Keluhan sejumlah figur publik, termasuk musisi Baskara Putra atau Hindia, terkait meningkatnya biaya kebutuhan dan perlengkapan kerja dinilai sebagai hal yang wajar dalam situasi seperti saat ini.

Meski demikian, para ekonom mengingatkan bahwa pengalaman individu tidak bisa digunakan sebagai dasar tunggal untuk menyimpulkan kondisi ekonomi nasional sedang mengalami kemunduran.
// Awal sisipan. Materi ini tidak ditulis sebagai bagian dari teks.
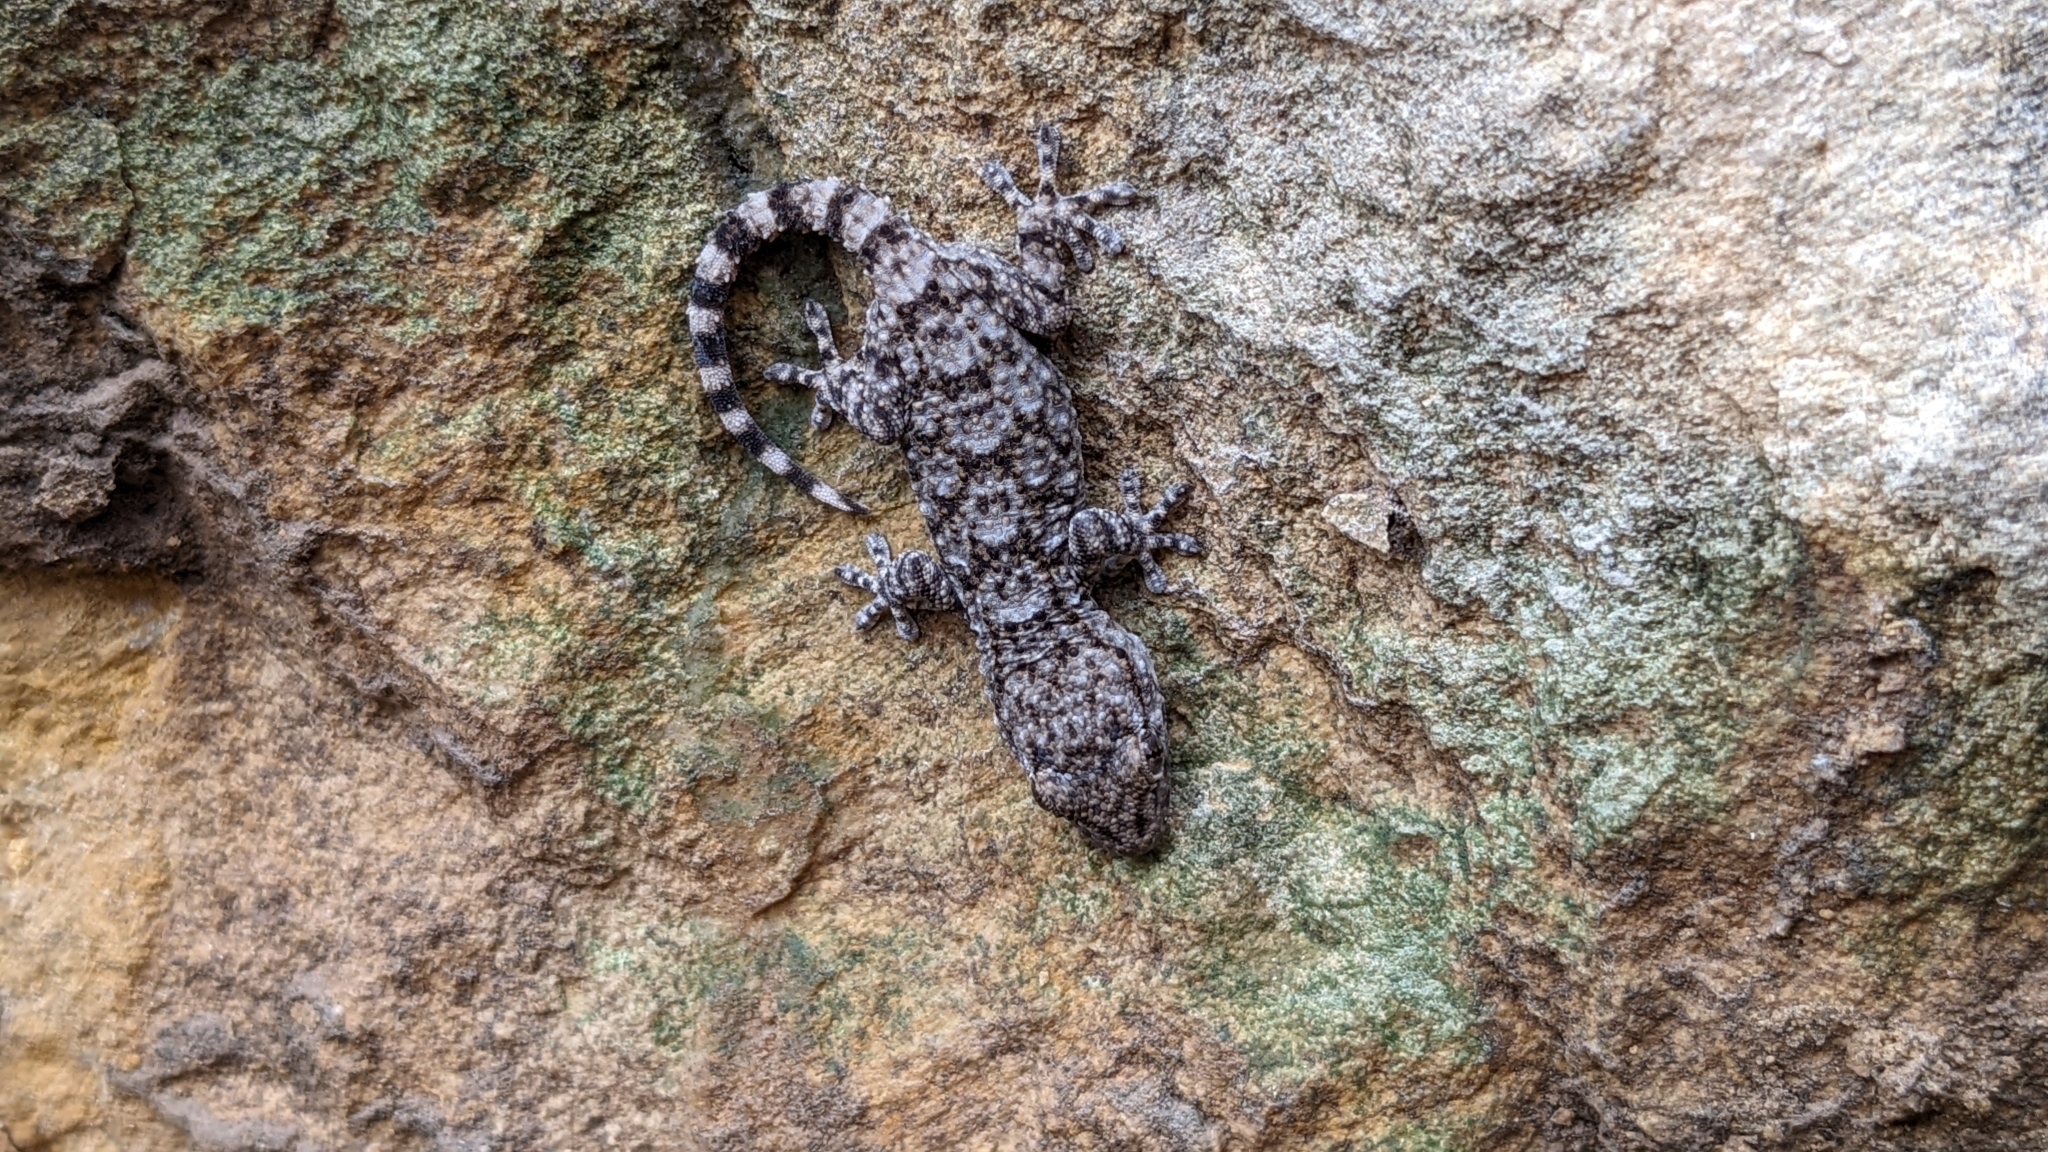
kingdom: Animalia
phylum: Chordata
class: Squamata
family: Phyllodactylidae
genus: Tarentola
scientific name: Tarentola mauritanica
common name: Moorish gecko
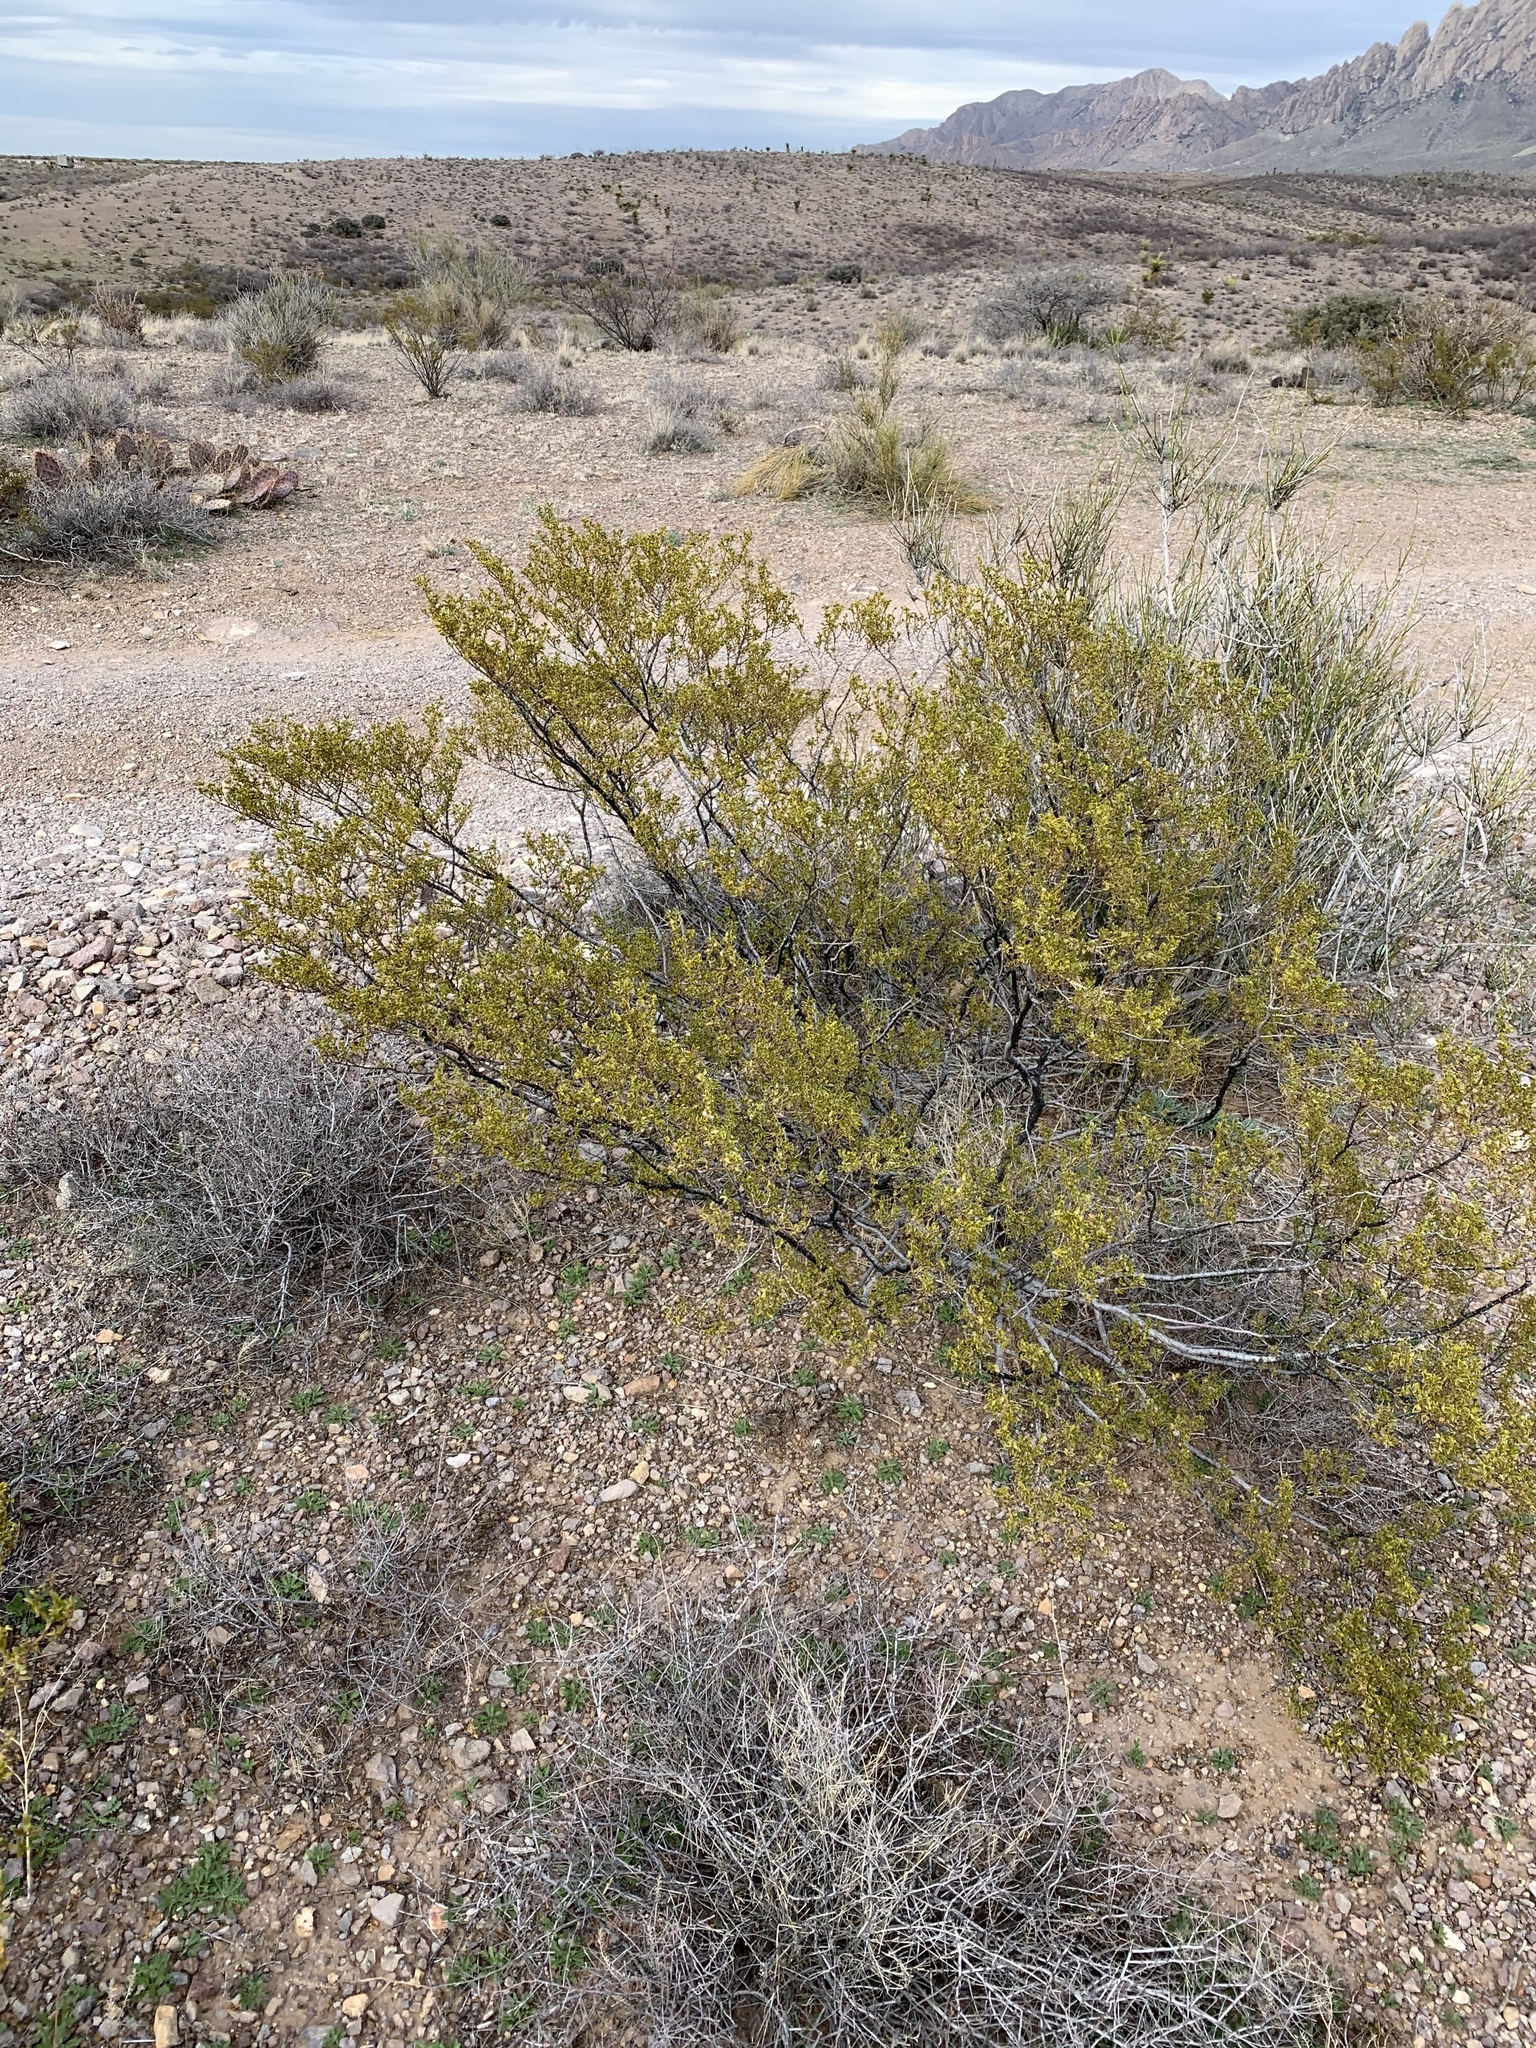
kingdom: Plantae
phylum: Tracheophyta
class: Magnoliopsida
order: Zygophyllales
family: Zygophyllaceae
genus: Larrea
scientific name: Larrea tridentata
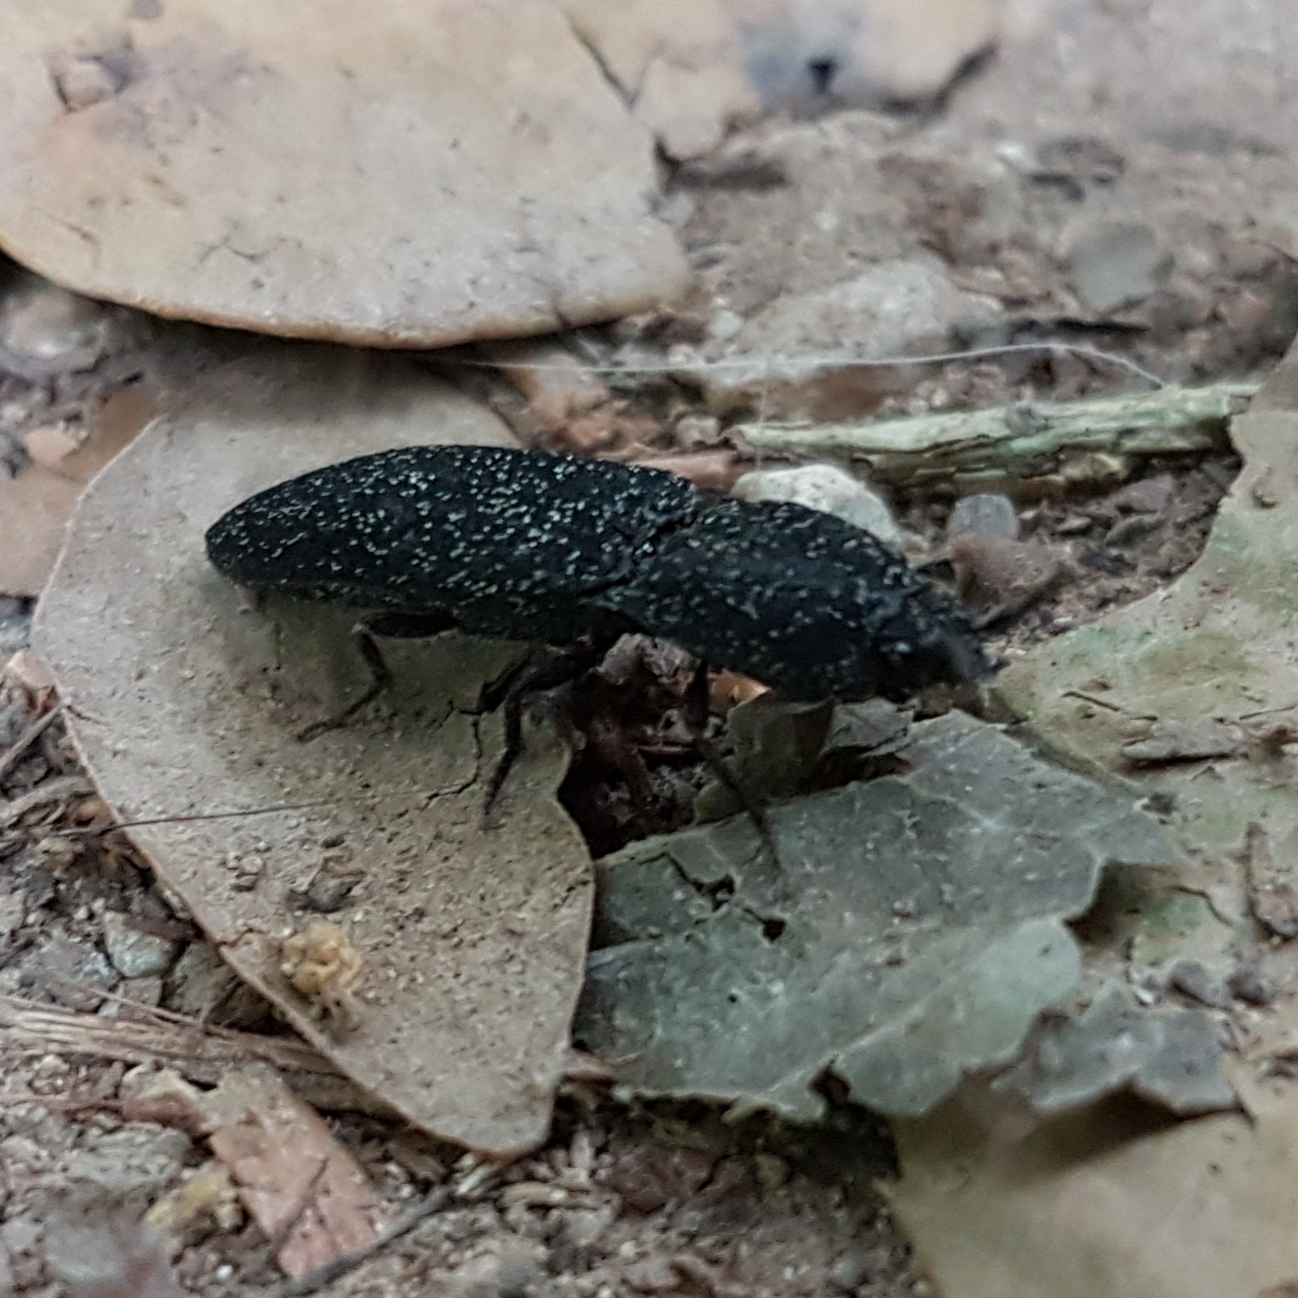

Kondisi ekonomi suatu negara tetap harus dilihat dari berbagai indikator utama seperti pertumbuhan ekonomi, inflasi, investasi, APBN, neraca perdagangan, cadangan devisa, hingga stabilitas sektor keuangan.

Fakta Penting

• Rupiah berada di kisaran Rp18.179 per dolar AS pada 9 Juni 2026.
• Pemerintah menegaskan kondisi saat ini berbeda dengan krisis 1998.
• Sentimen dan persepsi pasar disebut ikut memberi tekanan terhadap rupiah.
• Pemerintah mengakui komunikasi publik masih menjadi tantangan.
• Rumor pasar disebut turut memperbesar gejolak pasar keuangan.
• Pemerintah dan Bank Indonesia memperkuat sinergi menjaga stabilitas ekonomi.

Pemerintah menilai tekanan terhadap rupiah harus disikapi secara proporsional. Pelemahan kurs memang perlu menjadi perhatian, namun kondisi tersebut belum dapat dijadikan dasar untuk menyimpulkan Indonesia sedang menuju krisis ekonomi.